Stored data:
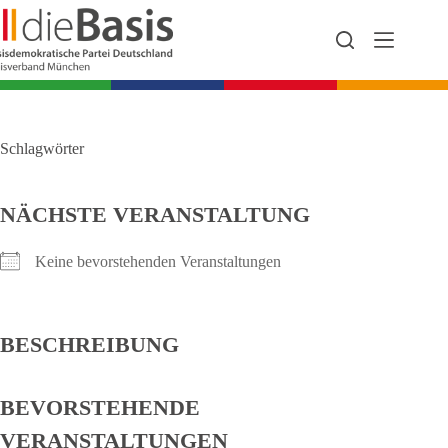
Zum
Inhalt
springen
Schlagwörter
NÄCHSTE VERANSTALTUNG
Keine bevorstehenden Veranstaltungen
BESCHREIBUNG
BEVORSTEHENDE
VERANSTALTUNGEN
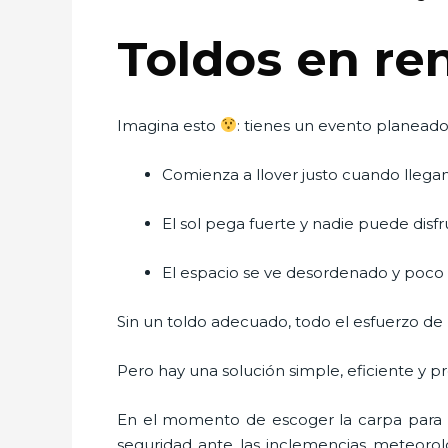
Toldos en ren
Imagina esto
: tienes un evento planead
Comienza a llover justo cuando llegan
El sol pega fuerte y nadie puede disf
El espacio se ve desordenado y poc
Sin un toldo adecuado, todo el esfuerzo de 
Pero hay una solución simple, eficiente y pr
En el momento de escoger la carpa para u
seguridad ante las inclemencias meteorológ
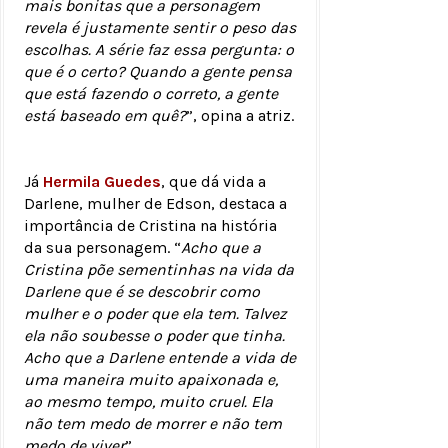
mais bonitas que a personagem
revela é justamente sentir o peso das
escolhas. A série faz essa pergunta: o
que é o certo? Quando a gente pensa
que está fazendo o correto, a gente
está baseado em quê?
”, opina a atriz.
Já
Hermila Guedes
, que dá vida a
Darlene, mulher de Edson, destaca a
importância de Cristina na história
da sua personagem. “
Acho que a
Cristina põe sementinhas na vida da
Darlene que é se descobrir como
mulher e o poder que ela tem. Talvez
ela não soubesse o poder que tinha.
Acho que a Darlene entende a vida de
uma maneira muito apaixonada e,
ao mesmo tempo, muito cruel. Ela
não tem medo de morrer e não tem
medo de viver
”.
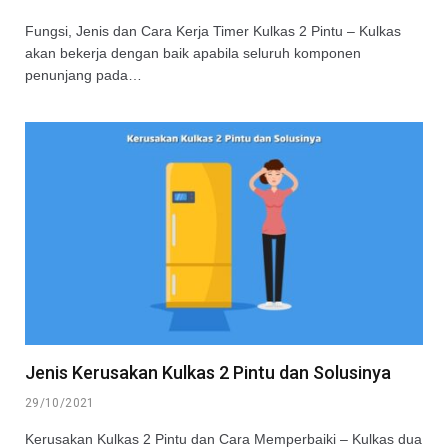
Fungsi, Jenis dan Cara Kerja Timer Kulkas 2 Pintu – Kulkas
akan bekerja dengan baik apabila seluruh komponen
penunjang pada…
Jenis Kerusakan Kulkas 2 Pintu dan Solusinya
29/10/2021
Kerusakan Kulkas 2 Pintu dan Cara Memperbaiki – Kulkas dua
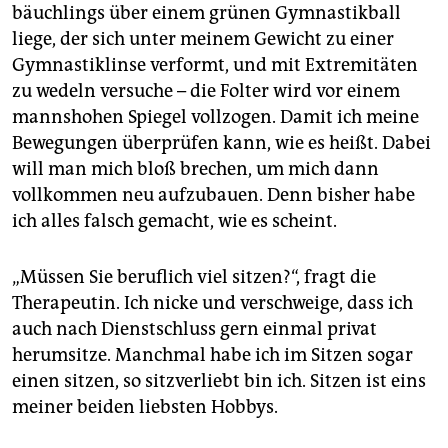
bäuchlings über einem grünen Gymnastikball
liege, der sich unter meinem Gewicht zu einer
Gymnastiklinse verformt, und mit Extremitäten
zu wedeln versuche – die Folter wird vor einem
mannshohen Spiegel vollzogen. Damit ich meine
Bewegungen überprüfen kann, wie es heißt. Dabei
will man mich bloß brechen, um mich dann
vollkommen neu aufzubauen. Denn bisher habe
ich alles falsch gemacht, wie es scheint.
„Müssen Sie beruflich viel sitzen?“, fragt die
Therapeutin. Ich nicke und verschweige, dass ich
auch nach Dienstschluss gern einmal privat
herumsitze. Manchmal habe ich im Sitzen sogar
einen sitzen, so sitzverliebt bin ich. Sitzen ist eins
meiner beiden liebsten Hobbys.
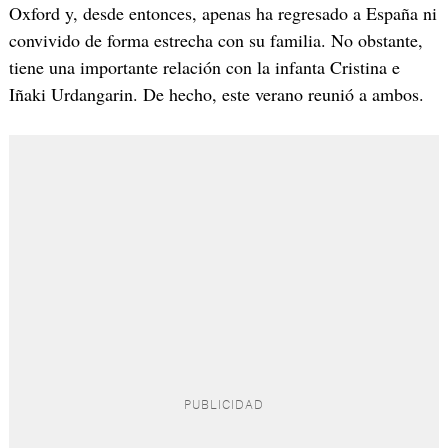
Oxford y, desde entonces, apenas ha regresado a España ni
convivido de forma estrecha con su familia. No obstante,
tiene una importante relación con la infanta Cristina e
Iñaki Urdangarin. De hecho, este verano reunió a ambos.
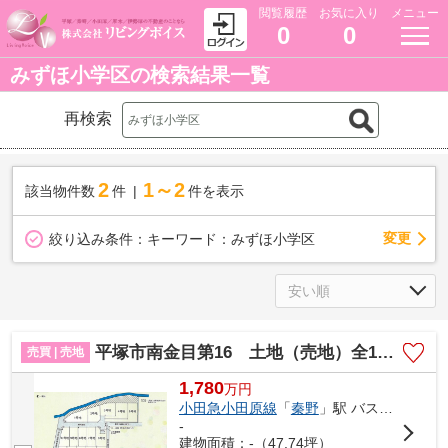
閲覧履歴
お気に入り
メニュー
0
0
みずほ小学区の検索結果一覧
再検索
2
1～2
該当物件数
件
件を表示
変更
絞り込み条件：
キーワード：みずほ小学区
平塚市南金目第16 土地（売地）全15区画
売買 | 売地
1,780
万
円
小田急小田原線
「
秦野
」駅 バス18分 「東海大学正門前」 停歩2分
-
建物面積：-（47.74坪）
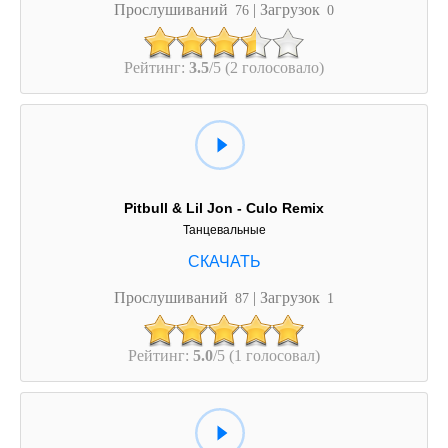
Прослушиваний
| Загрузок
76
0
Рейтинг:
3.5
/5 (2 голосовало)
Pitbull & Lil Jon - Culo Remix
Танцевальные
Прослушиваний
| Загрузок
87
1
Рейтинг:
5.0
/5 (1 голосовал)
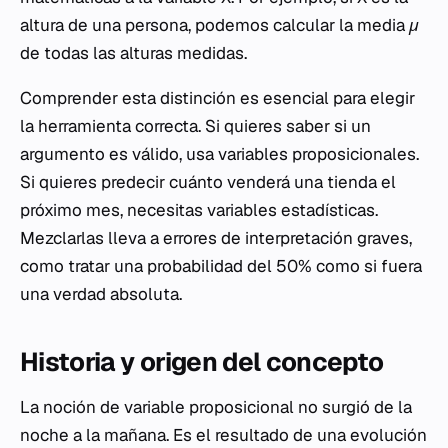
altura de una persona, podemos calcular la media
μ
de todas las alturas medidas.
Comprender esta distinción es esencial para elegir
la herramienta correcta. Si quieres saber si un
argumento es válido, usa variables proposicionales.
Si quieres predecir cuánto venderá una tienda el
próximo mes, necesitas variables estadísticas.
Mezclarlas lleva a errores de interpretación graves,
como tratar una probabilidad del 50% como si fuera
una verdad absoluta.
Historia y origen del concepto
La noción de variable proposicional no surgió de la
noche a la mañana. Es el resultado de una evolución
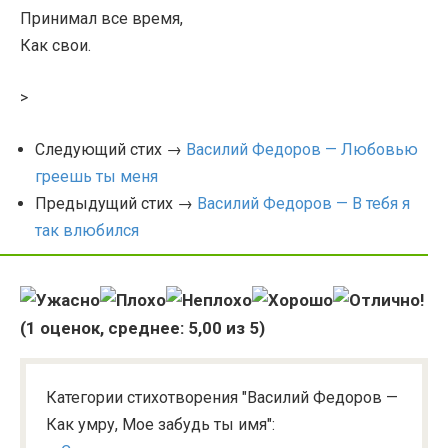
Принимал все время,
Как свои.
>
Следующий стих →
Василий Федоров — Любовью
греешь ты меня
Предыдущий стих →
Василий Федоров — В тебя я
так влюбился
(
1
оценок, среднее:
5,00
из 5)
Категории стихотворения "Василий Федоров —
Как умру, Мое забудь ты имя":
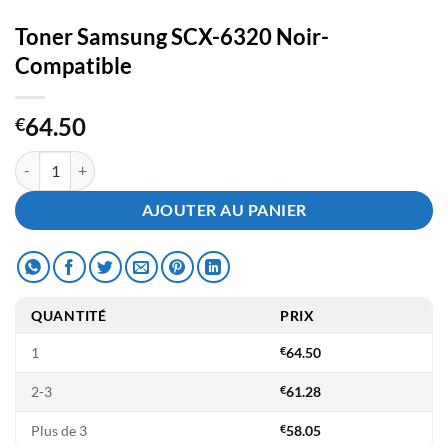
Toner Samsung SCX-6320 Noir-
Compatible
64.50
€
quantité de Toner Samsung SCX-6320 Noir- Compatible
AJOUTER AU PANIER
QUANTITÉ
PRIX
1
€
64.50
2-3
€
61.28
Plus de 3
€
58.05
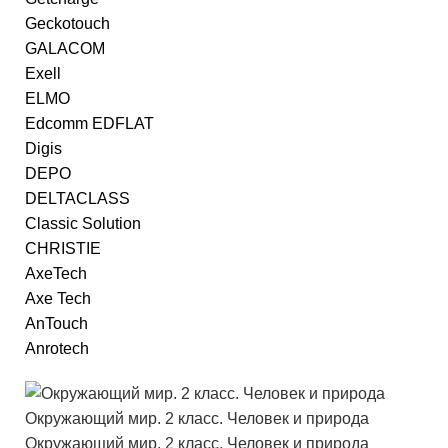
Geckotouch
GALACOM
Exell
ELMO
Edcomm EDFLAT
Digis
DEPO
DELTACLASS
Classic Solution
CHRISTIE
AxeTech
Axe Tech
AnTouch
Anrotech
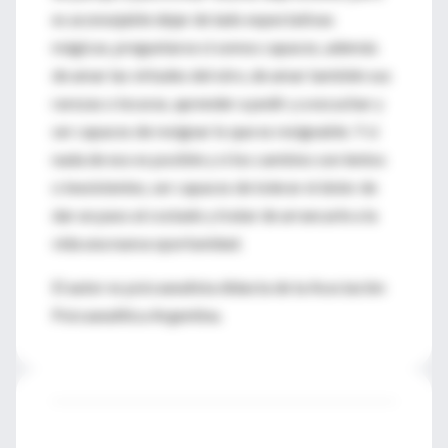
es aconsejable dejar de lado expectativas
mágicas, preguntarse si somos capaces, además
de amar las virtudes del otro, de amar también sus
rarezas o locuras, aprender a pedir y a escuchar y
ser capaces de resignar lo que es resignable. Y si
nada de eso es posible y si los cambios son lentos
o inexistentes, ser capaces de tolerar el dolor de
dar un paso al costado y tratar de arrancarle a la
vida una nueva oportunidad.
El autor es psicoanalista didacta de la Asociación
Psicoanalítica Argentina.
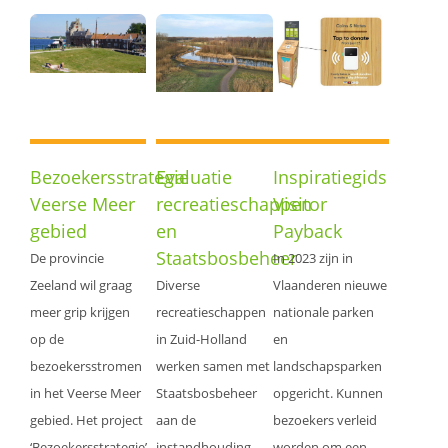
Bezoekersstrategie
Evaluatie
Inspiratiegids
Veerse Meer
recreatieschappen
Visitor
gebied
en
Payback
Staatsbosbeheer
De provincie
In 2023 zijn in
Zeeland wil graag
Diverse
Vlaanderen nieuwe
meer grip krijgen
recreatieschappen
nationale parken
op de
in Zuid-Holland
en
bezoekersstromen
werken samen met
landschapsparken
in het Veerse Meer
Staatsbosbeheer
opgericht. Kunnen
gebied. Het project
aan de
bezoekers verleid
‘Bezoekersstrategie’
instandhouding
worden om een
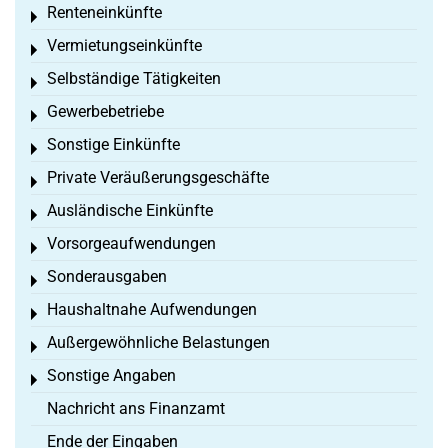
Renteneinkünfte
Toggle menu
Vermietungseinkünfte
Toggle menu
Selbständige Tätigkeiten
Toggle menu
Gewerbebetriebe
Toggle menu
Sonstige Einkünfte
Toggle menu
Private Veräußerungsgeschäfte
Toggle menu
Ausländische Einkünfte
Toggle menu
Vorsorgeaufwendungen
Toggle menu
Sonderausgaben
Toggle menu
Haushaltnahe Aufwendungen
Toggle menu
Außergewöhnliche Belastungen
Toggle menu
Sonstige Angaben
Toggle menu
Nachricht ans Finanzamt
Ende der Eingaben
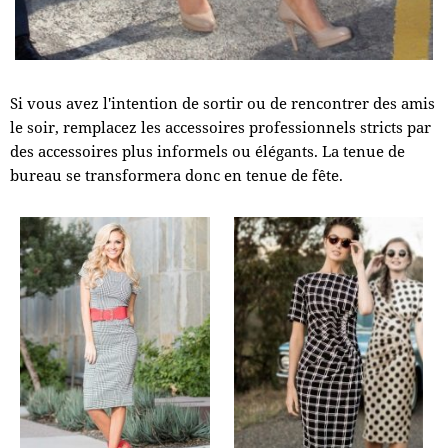
Si vous avez l'intention de sortir ou de rencontrer des amis
le soir, remplacez les accessoires professionnels stricts par
des accessoires plus informels ou élégants. La tenue de
bureau se transformera donc en tenue de fête.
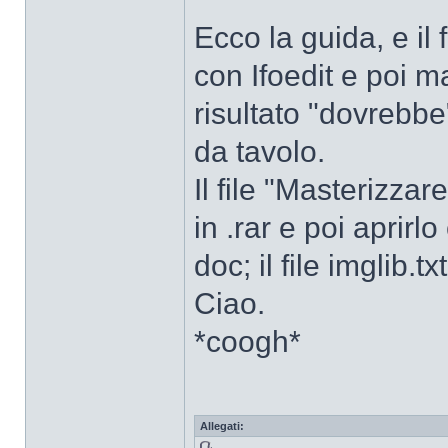
Ecco la guida, e il
con Ifoedit e poi m
risultato "dovrebbe"
da tavolo.
Il file "Masterizzar
in .rar e poi aprirl
doc; il file imglib.t
Ciao.
*coogh*
Allegati:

Problem statement: If a line of the listing above holds the string "muito", copy it.

Exercise solution:
uma maneira muito apaixonada e,
ao mesmo tempo, muito cruel. Ela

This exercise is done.